Sneaky Squirrel Stashes Hundreds of Walnuts Under Hood of Kia Sorento
Nutty, nutty, squirrel.
It's that time of year again when tiny and large critters alike prepare for a long, freezing winter, leading them to eat or store food in abundance ahead of hibernation. And while it's typically naughty bears who make headlines for breaking into cars in the search of picnic baskets, this time it was a sneaky squirrel who got caught storing hundreds of nuts in the engine bay of a Kia Sorento SUV.
According to KDKA, Pittsburgh resident Holly Persic noticed a strange smell flowing into the cabin of her Kia while driving down the road. The smell was accompanied by a strange sound she believed was coming from the engine, but unsure of the cause of the smell and sound, she called her husband for advice. That's when Chris Persic, according to KDKA, adviced her to safely pull over and open the hood.
Much to her surprise, she found the Sorento's engine perfectly-lined with moss, branches—and yup, you guessed it—tons of walnuts.
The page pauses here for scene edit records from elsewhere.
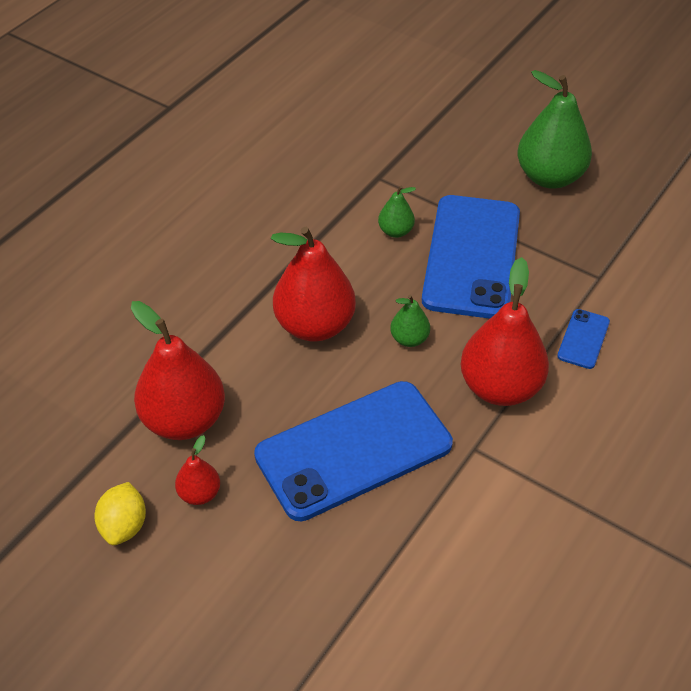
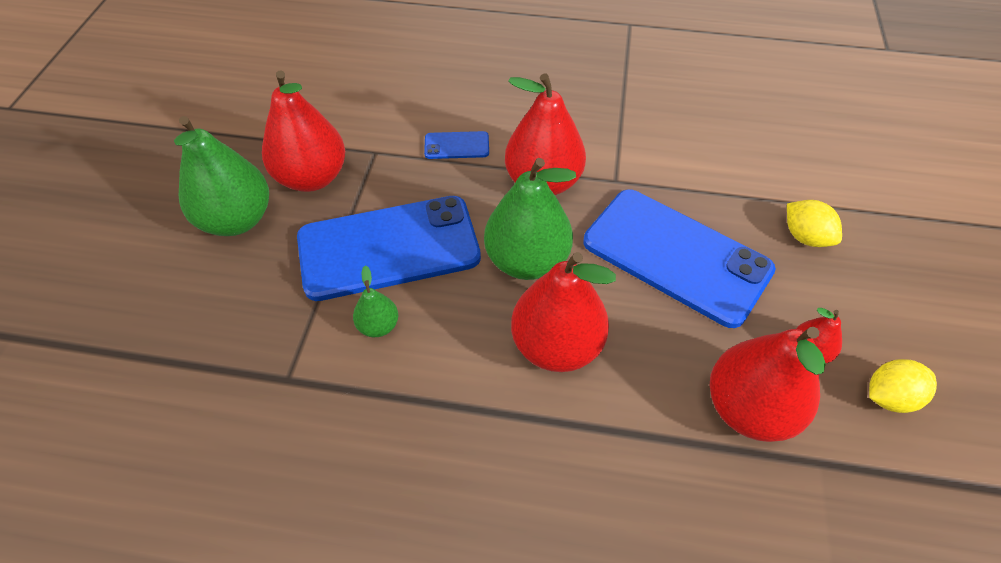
camera: 115 degrees left, 5 degrees up
green pear [390,295,430,347] -> green pear [484,158,576,280], size x2.08
none -> red pear [262,70,345,192]
none -> yellow lemon [787,200,842,247]

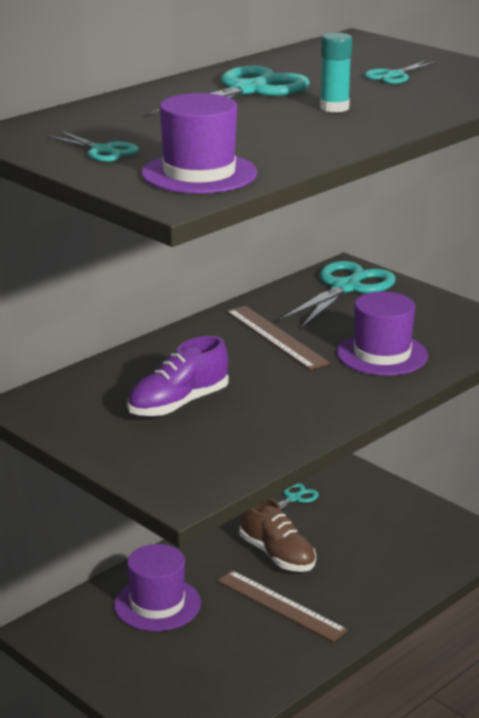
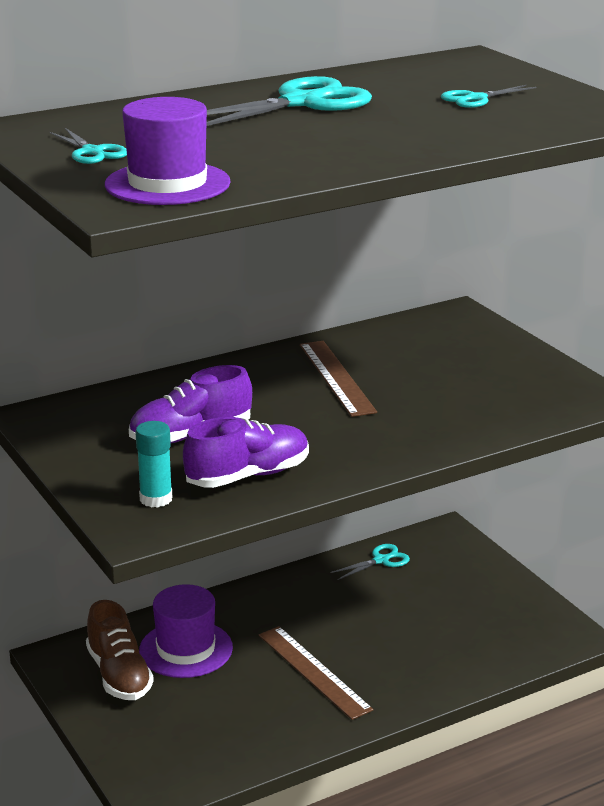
camera: 15 degrees right, 0 degrees up
brown shoe [239,498,316,572] -> brown shoe moved to [86,600,154,700]
turquoise scissors [279,261,396,329] -> none
turquoise glue stick [320,32,352,112] -> turquoise glue stick moved to [135,421,172,508]
purple hat [337,292,428,376] -> none
none -> purple shoe [183,417,309,488]

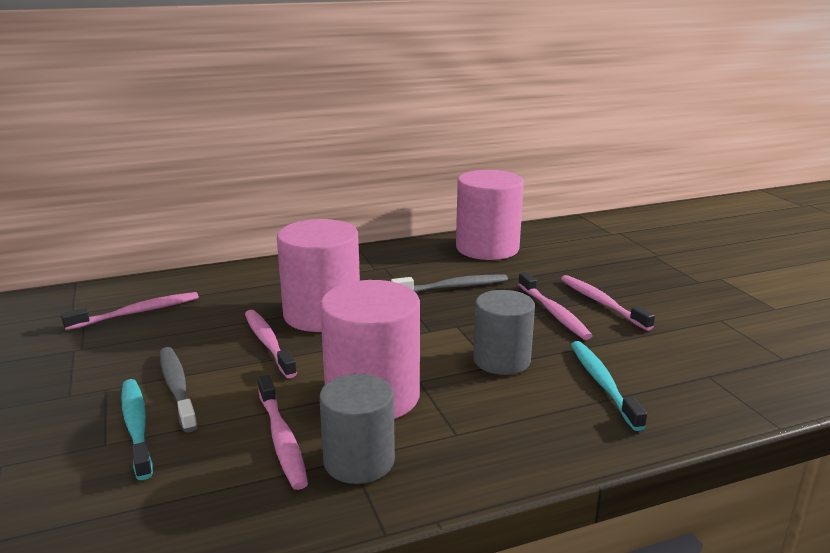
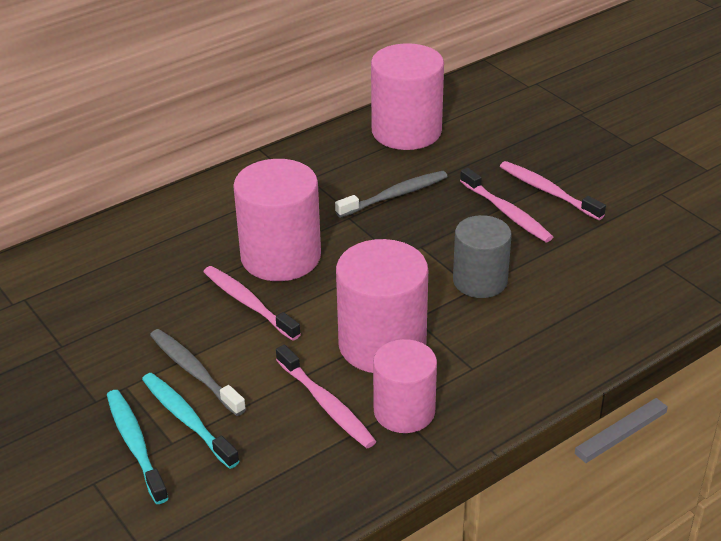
camera: 15 degrees left, 15 degrees up
pink toothbrush [61,292,199,330] -> none
grey cylinder [319,374,395,484] -> pink cylinder [373,339,437,433]
turquoise toothbrush [571,341,647,431] -> turquoise toothbrush moved to [107,390,169,504]

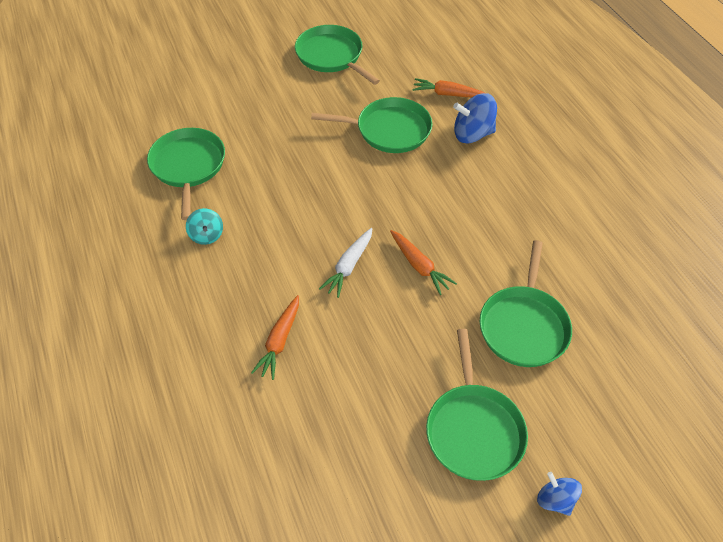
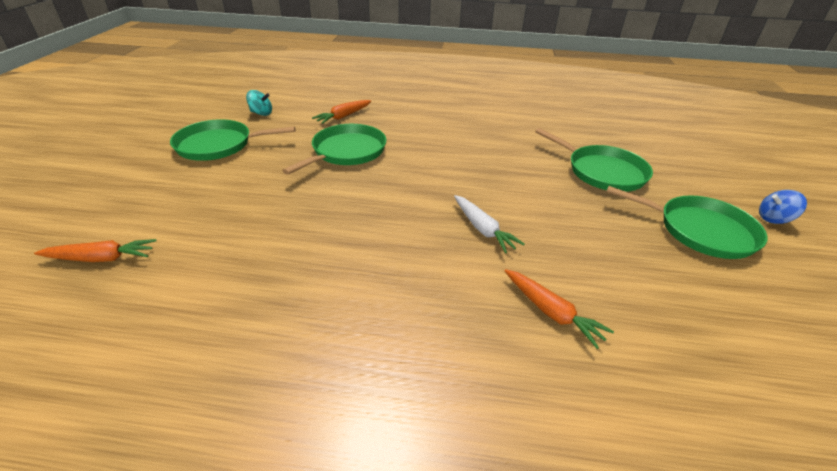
camera: 60 degrees left, 15 degrees down
green pan [147,128,225,220] -> none
turquoise spinning top [186,208,223,245] -> turquoise spinning top moved to [246,90,272,116]
orange carrot [390,230,457,295] -> orange carrot moved to [34,239,157,262]
blue spinning top [453,93,497,143] -> none

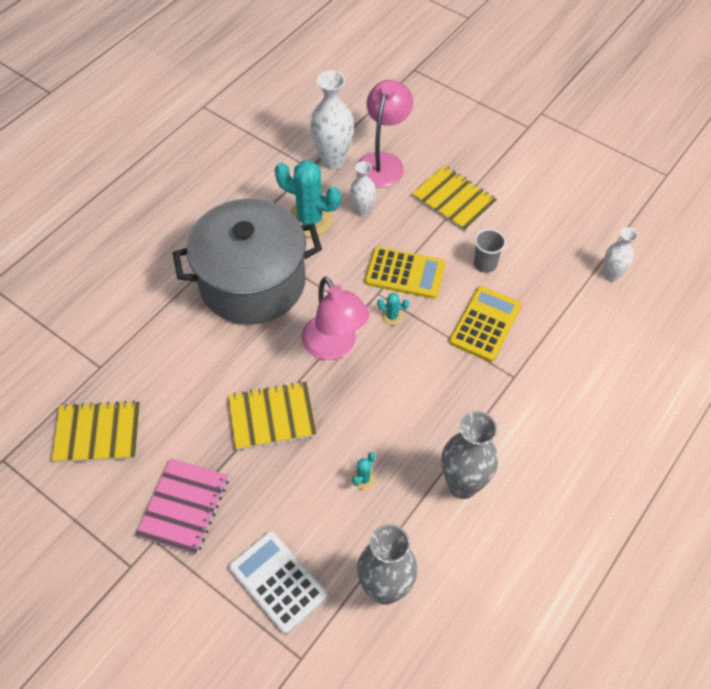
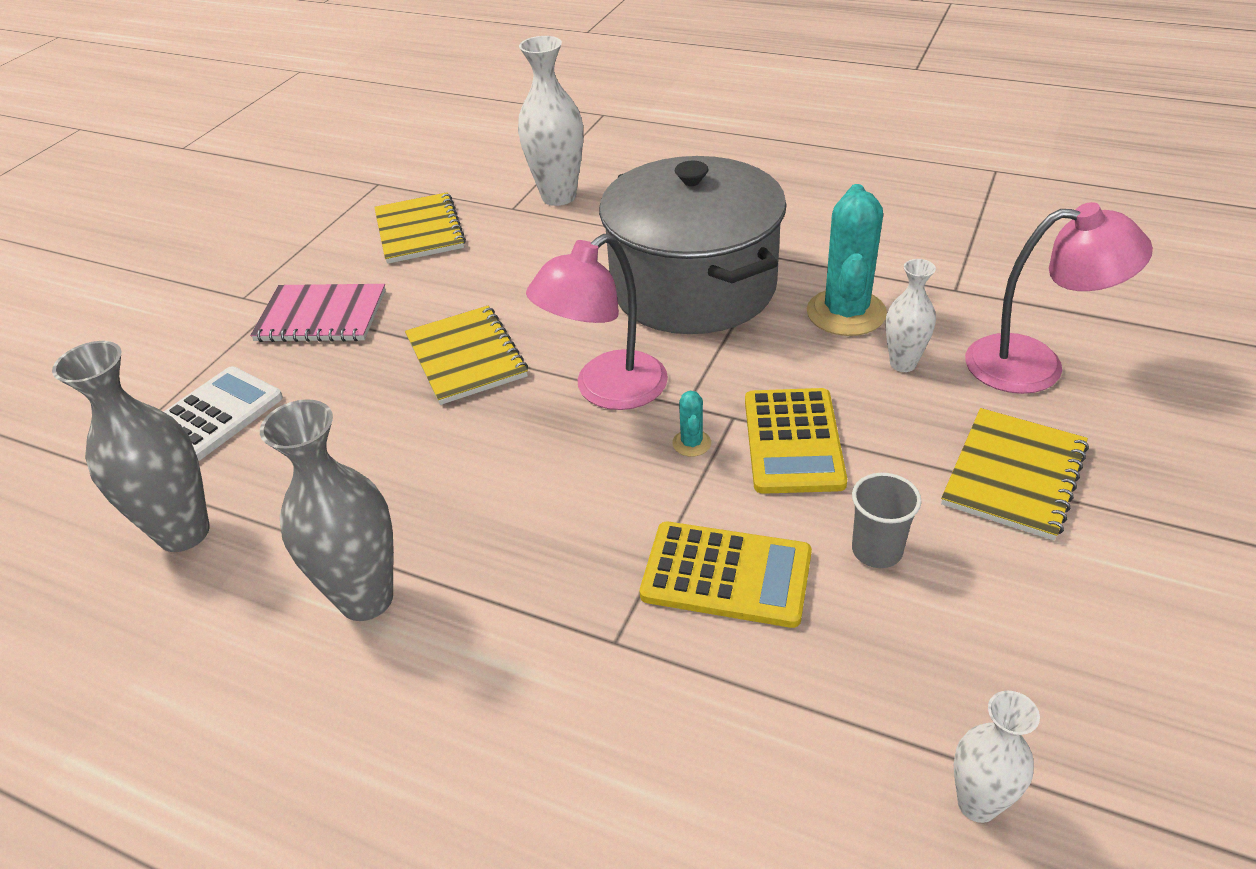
camera: 80 degrees right, 15 degrees down
white vase [310,70,354,170] -> white vase moved to [518,36,583,206]
turquoise cactus [352,452,376,490] -> none

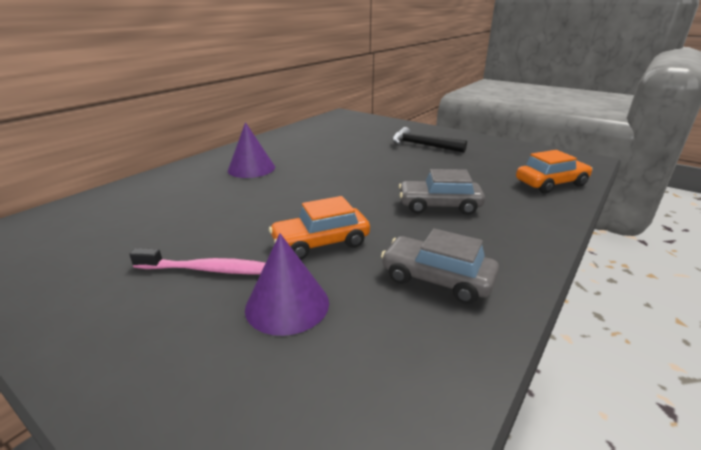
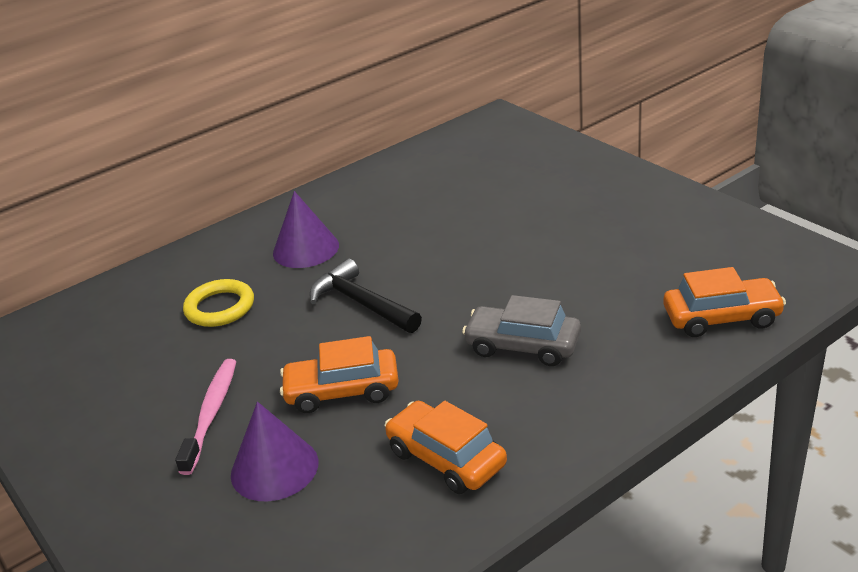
camera: 20 degrees right, 5 degrees up
pink toothbrush [129,248,265,275] -> pink toothbrush turned 105 degrees counterclockwise [175,359,236,475]
grey car [381,229,499,304] -> orange car [385,401,507,494]
black hammer [392,127,467,153] -> black hammer moved to [310,259,422,333]
none -> yellow ring [183,279,254,327]

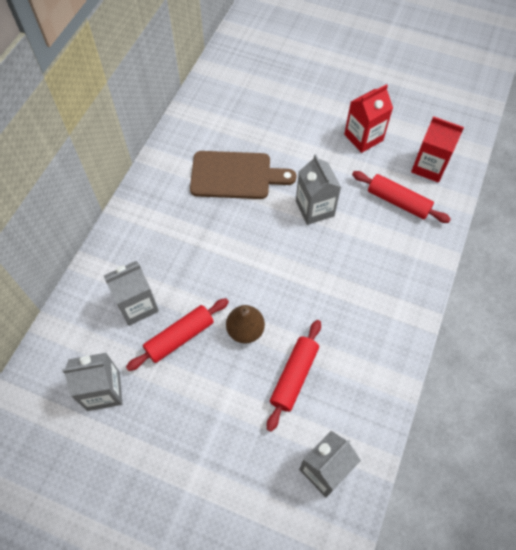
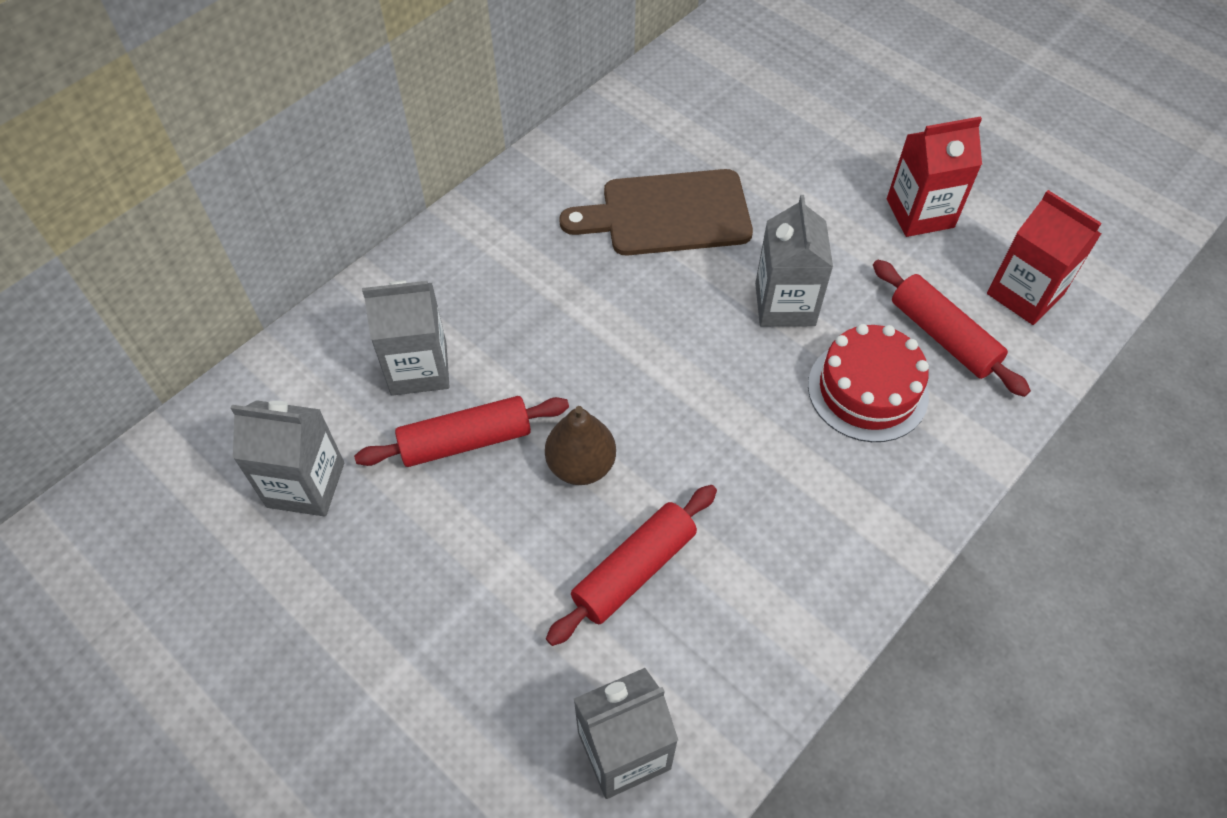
camera: 20 degrees right, 5 degrees down
brown cutting board [190,151,297,199] -> brown cutting board turned 150 degrees clockwise [559,169,753,256]
none -> red cake [808,324,929,442]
According to the Persics, after attempting to clean the debris on their own they eventually took both of their vehicles (Kia and another truck) to a mechanic shop for inspection—where even more walnuts were found underneath the engine. Furthermore, the pickup truck allegedly showed rodent damage as well, although this time not as "innocent" as a few stashed nuts.
“I told her to pop the hood, and this is the picture she sent me,” Persic told KDKA. “Turns out my truck may have had a squirrel chew through or pull the fuel injector hose out,” he added.
Luckily, a trashcan full of nuts and a hose repair is the extent of the rodent-caused damages, so hopefully, the repair bill wasn't too high. On the other hand, Persic claims they've already requested a quote on removing the black walnut tree located on their driveway, and we have a feeling that one may be a bit more expensive.
“Funny thing is I was thinking that for how massive the tree is, and how many walnuts have fallen (and how many dents our vehicle received), there really aren’t many on the ground,” said Persic.
Hey, at least it wasn't a five-foot-long boa constrictor under the hood.